Do these devices record all the time or only after the trigger word (they would ...

jen_h · on Oct 21, 2019

The device has to record all the time in order to "listen" for the wake word.

It's got a small couple-second buffer (enough to store "Amazon" or "Computer" or "Alexa" or "Echo") where it takes what it hears and compares it with its internal model for a match.

If there's no match, the buffer is overwritten with the next bit of noise. Once the device gets a wake word match, it transmits the statement that follows to home base to transcribe and handle.

Legogris · on Oct 21, 2019

From what I understand, it's slightly worse - the local matching is quite promiscuous in that it will be likely to trigger on false positives and then forward it to the remote backend where the actual match is confirmed, where sent data includes the entire buffer including a couple of seconds before and after.

jen_h · on Oct 21, 2019

You don’t really even need real false positives...case in point: My grandma has trouble saying “Alexa,” so we set it to “Amazon.” She listens to the news 24-7...& Amazon’s always all over the news...so there are a lot of stored news snippets on our account.

javagram · on Oct 20, 2019

They record only after the trigger word. It's the same as Android phones and iPhones that have "OK Google" or "Hey Siri" enabled.

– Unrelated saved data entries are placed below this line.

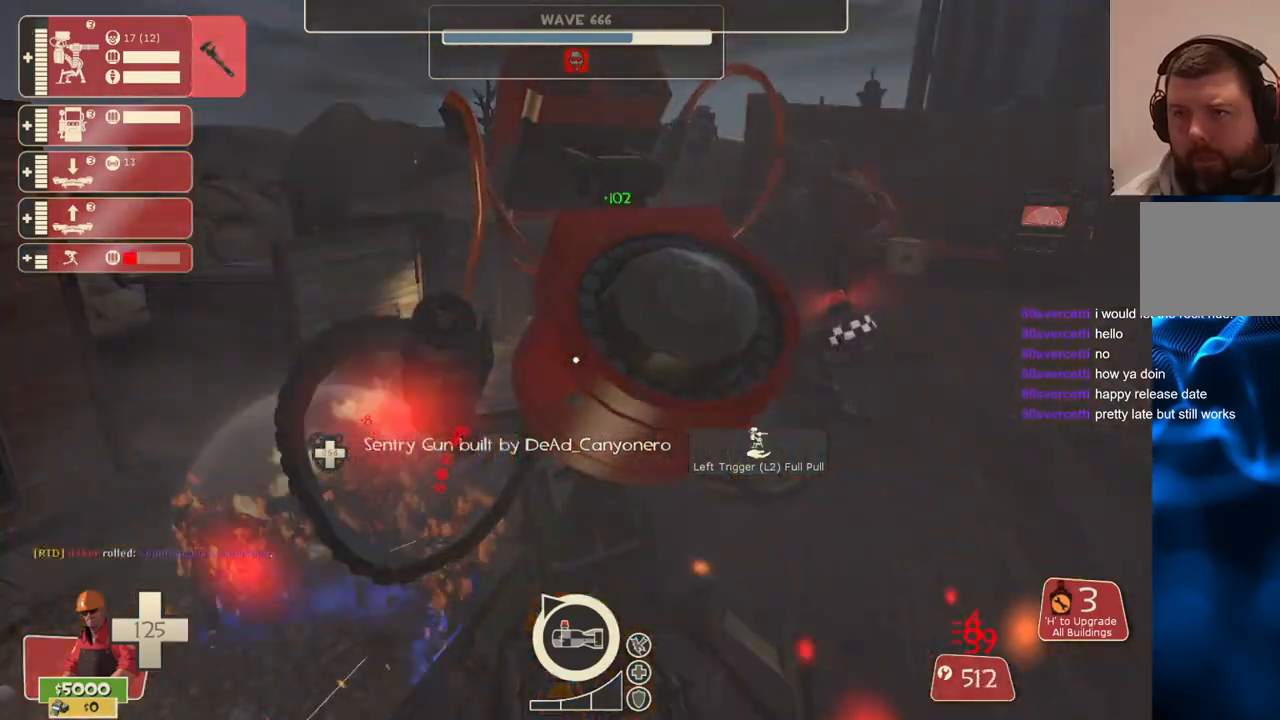
{"buttons": ["R2"], "left_stick": "center", "right_stick": "center", "events": []}
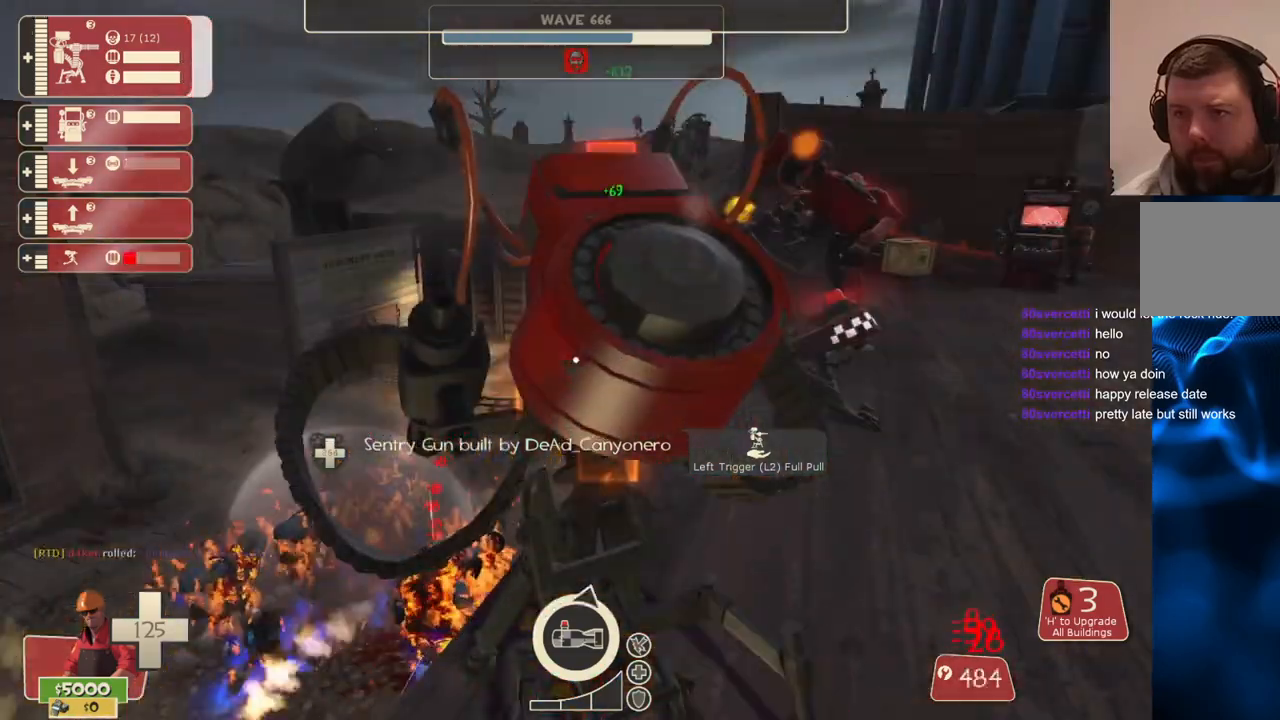
{"buttons": ["R2"], "left_stick": "center", "right_stick": "center", "events": []}
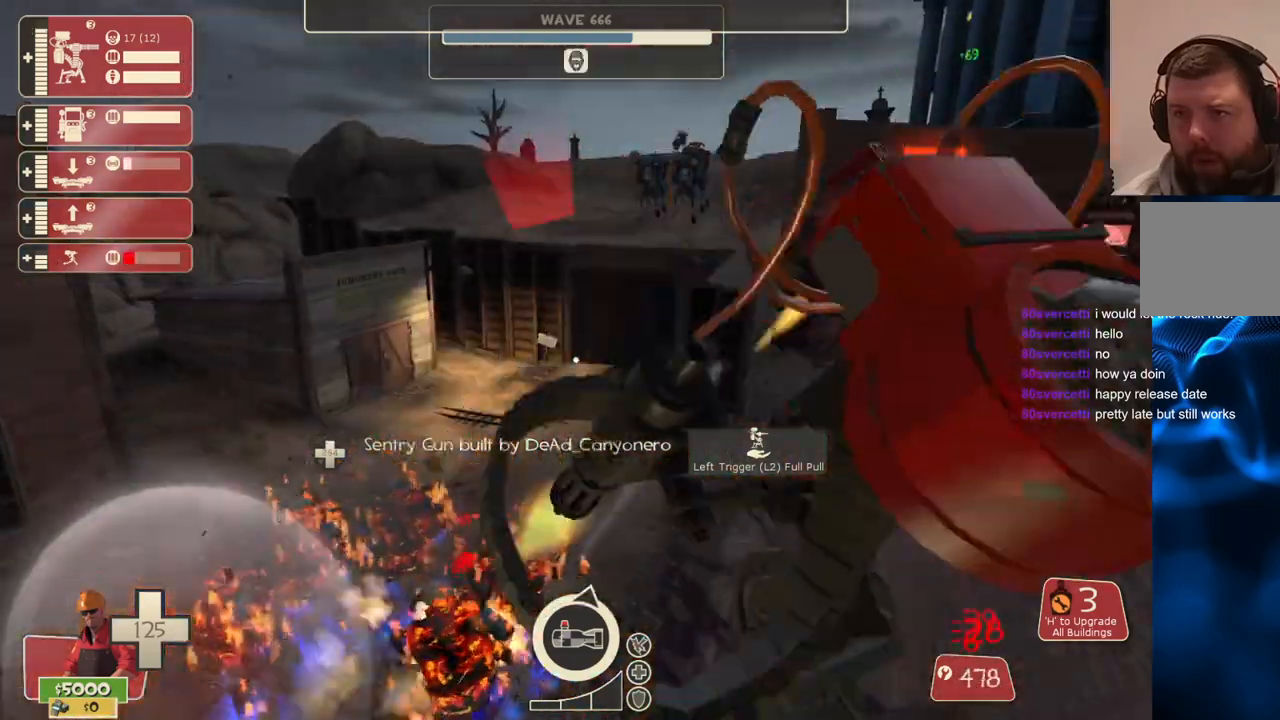
{"buttons": ["R2"], "left_stick": "down-right", "right_stick": "center", "events": [[467, "left_stick", "down-right"]]}
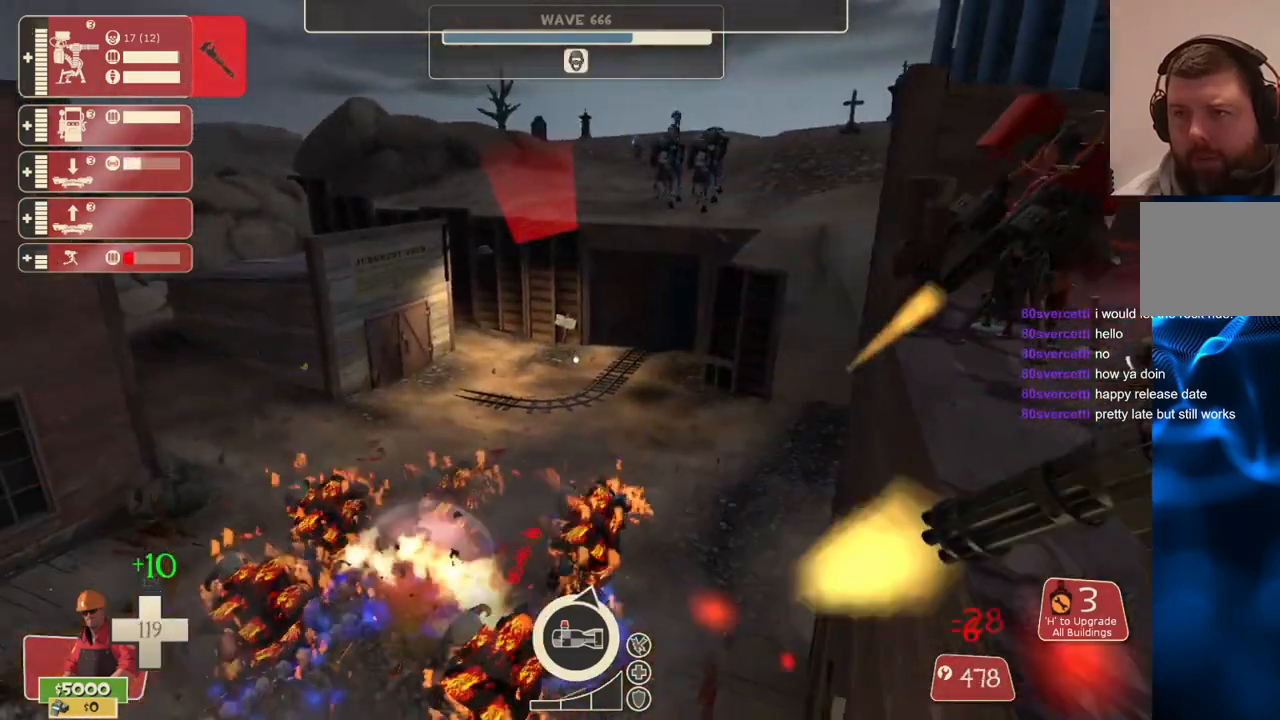
{"buttons": ["R2"], "left_stick": "up-right", "right_stick": "down", "events": [[67, "right_stick", "right"], [183, "left_stick", "center"], [200, "right_stick", "center"], [383, "left_stick", "up-right"], [400, "right_stick", "down"]]}
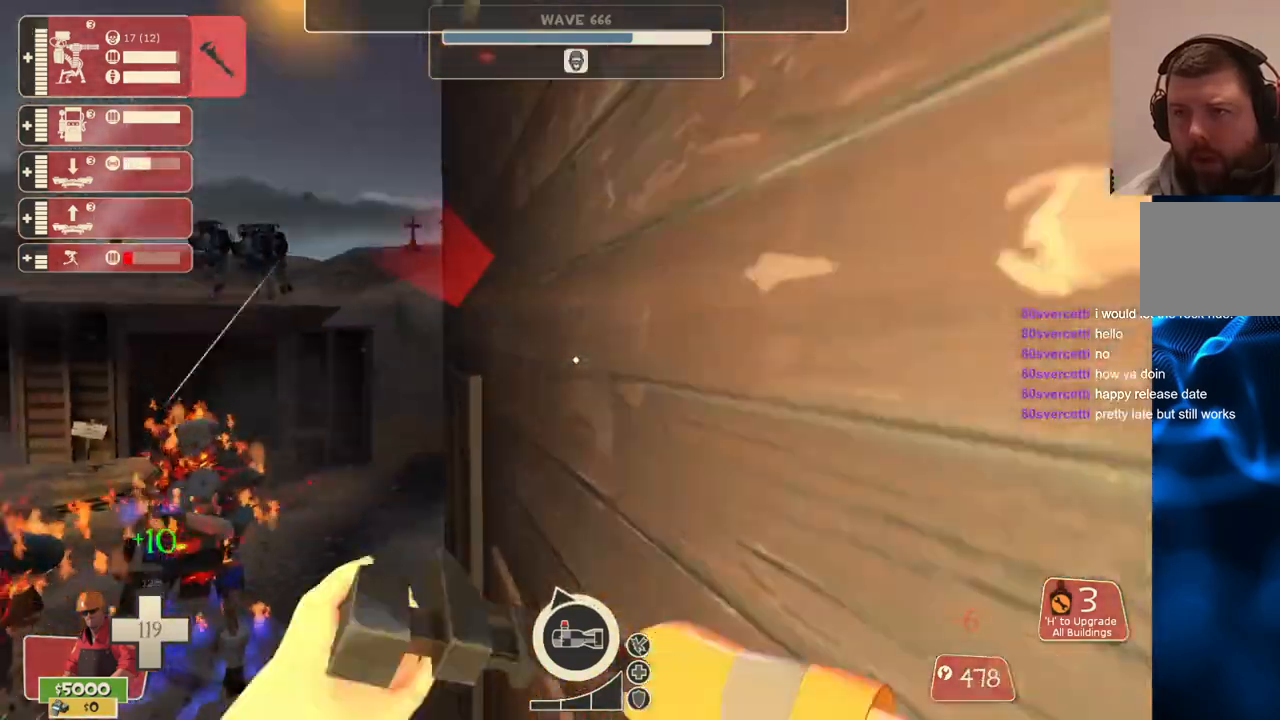
{"buttons": [], "left_stick": "down-left", "right_stick": "right", "events": [[50, "left_stick", "down-right"], [67, "right_stick", "center"], [100, "R2", "up"], [117, "right_stick", "left"], [233, "left_stick", "down-left"], [267, "R1", "down"], [283, "right_stick", "center"], [317, "R1", "up"], [383, "R1", "down"], [450, "R1", "up"], [483, "right_stick", "right"]]}
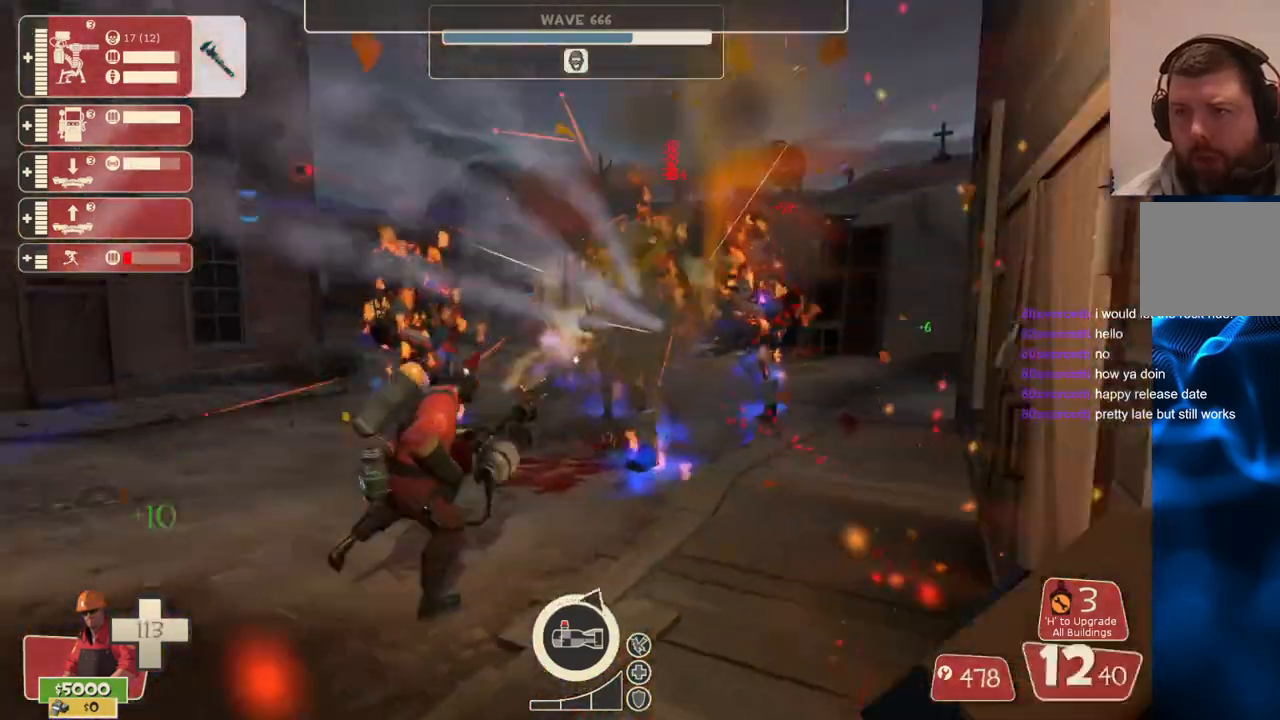
{"buttons": ["R2"], "left_stick": "down-left", "right_stick": "center", "events": [[83, "right_stick", "center"], [267, "R2", "down"]]}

In practice we know that trigger words for all these devices occasionally misfire (There was also an issue with one type of google home device a while ago which was shipped with a faulty physical button that caused it to be turned on at intervals as if the user had pressed the physical button to start speaking).

jMyles · on Oct 20, 2019

The more important question is: how do we know whether these devices (or a particular subset of them) record all the time or only after the trigger word?

nodamage · on Oct 21, 2019

Regardless of intent, we know that all three major voice assistant services (Siri, Alexa, Google Assistant) experience false positives and end up accidentally recording conversations when the device thinks the trigger word was spoken, but actually was not.

skeletonjelly · on Oct 20, 2019

By

a) viewing what they store via their log tools (though this isn't guaranteed to show everything, ie if they are recording everything they couldhide)

b) monitoring outbound network connections

kortilla · on Oct 20, 2019

Neither of those things are indicative. Secretly recorded things could be hidden from logs and bundle up recordings with normal voice queries on the network calls.

jka · on Oct 20, 2019

... while also considering the possibility of faulty software updates, bugs, and network attackers -- in an environment where hardware, network protocols, and APIs are proprietary and inscrutable.

And would we know if they had been recording unnecessarily?

cactus2093 · on Oct 20, 2019

Well they don't have big hard drives, so you can be confident they're not recording everything to disk that then could be unintentionally accessed or sent out later.

And you can look at network traffic (e.g. from wifi router stats) to be pretty confident they're not constantly live-streaming audio up to the cloud.

Of course most people will not actually do this monitoring themselves, but there are enough of these devices out there that if a significant number started recording constantly somebody would notice pretty quickly. And that would be terrible PR for the company involved, so I think google and amazon and apple have a pretty strong incentive not to do this.

kadoban · on Oct 21, 2019

How much of a hard drive would they need to do speech-to-text and upload that periodically in with other legitimate traffic?

The PR angle isn't that reassuring to me either, they've already absorbed some pretty bad PR hits on these devices and they're still going strong.

swebs · on Oct 21, 2019

I'd imagine using something like Wireshark to see how much data it transmits at any given time would be a good start.